Closed xy-guo closed 1 year ago
Nice to meet you, Xiaoyang!
I think the model could generalize to different depth ranges. At least the genralization on Tanks&Temples and ETH3D proves this ability. In our model, the (inverse) depth range are all normalized to [0, 1] and the depth values (1 center depth value + a fixed sampling pattern) are injected in each GRU iteration. We tried with predicting depth residuals as RAFT before. But sometimes the training is not very stable.
Thank you for your great work! The network is so fast to run with high precision. After I read the code, I have several questions about IterMVS.

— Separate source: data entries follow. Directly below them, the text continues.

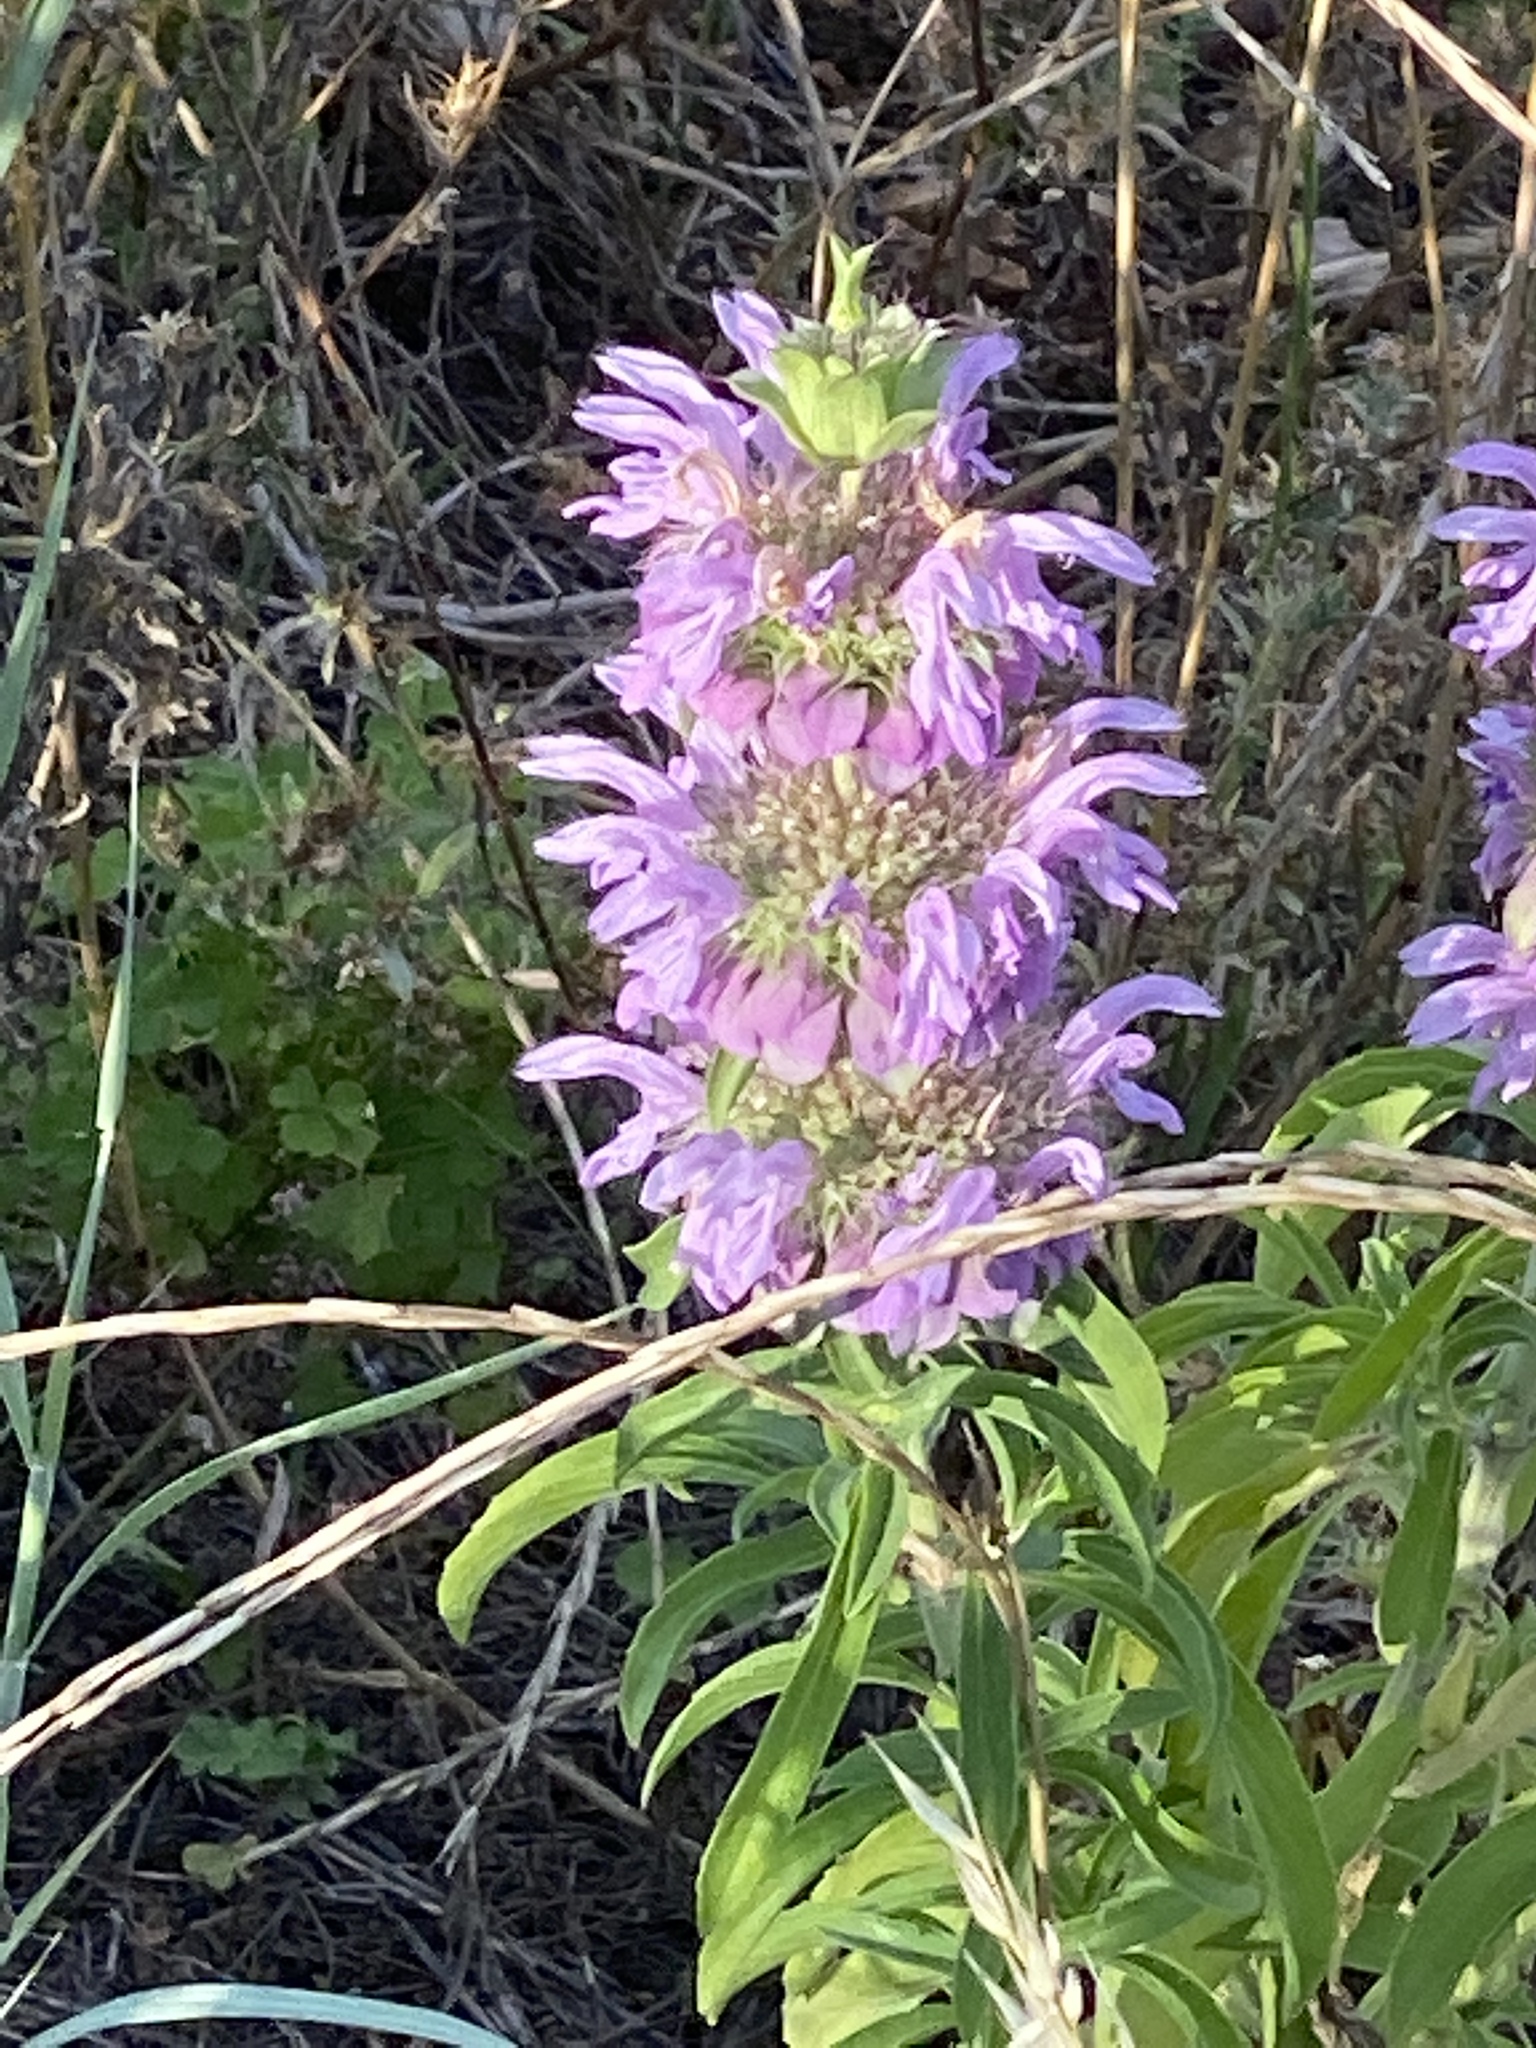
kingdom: Plantae
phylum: Tracheophyta
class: Magnoliopsida
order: Lamiales
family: Lamiaceae
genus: Monarda
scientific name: Monarda citriodora
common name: Lemon beebalm
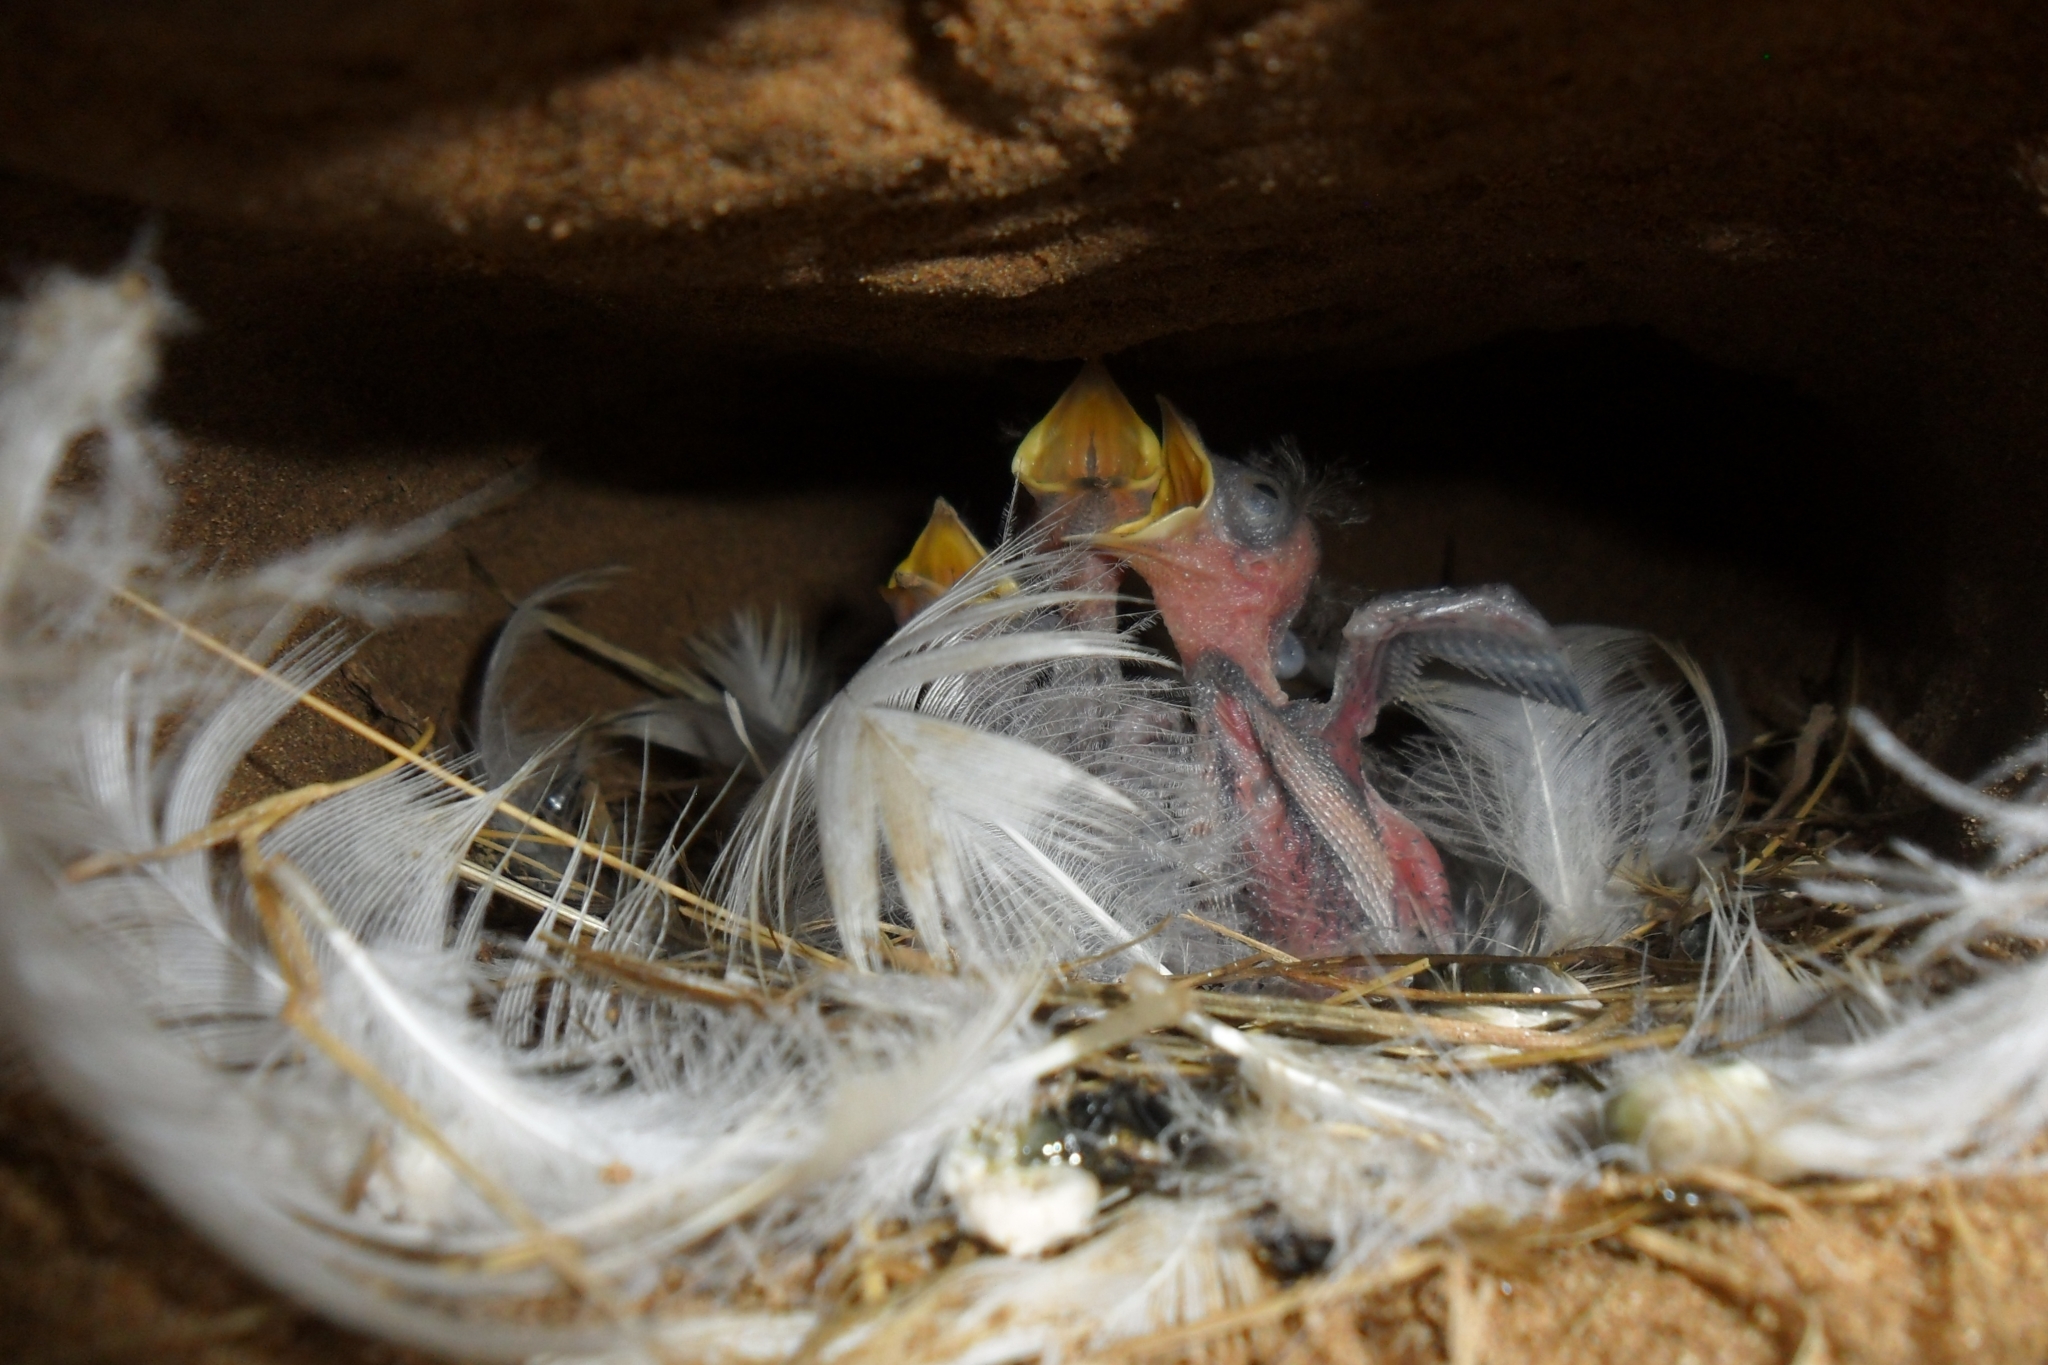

Previous networks like CasMVS/VisMVS all use 3D conv to aggregation local information, and I think these networks have the generalization ability about the depth range/interval changes. In comparison, IterMVS predicts the full 256-dim distribution from the 2D hidden state. In my previous experience, a 2D feature seems to be hard to generalize to different depth ranges. Specifically, let us assume there is a training set with min-max depth to be [1, 10], and we set the depth range to be [1, 20] by force when training. Then we test the model with a testing set with depth range [1, 20], will the model be able to generalize in depth range [10, 20]? Will it be a better choice to predict the depth residuals instead of full depth distribution? If there is no depth-range scaling augmentation, will there be performance drop?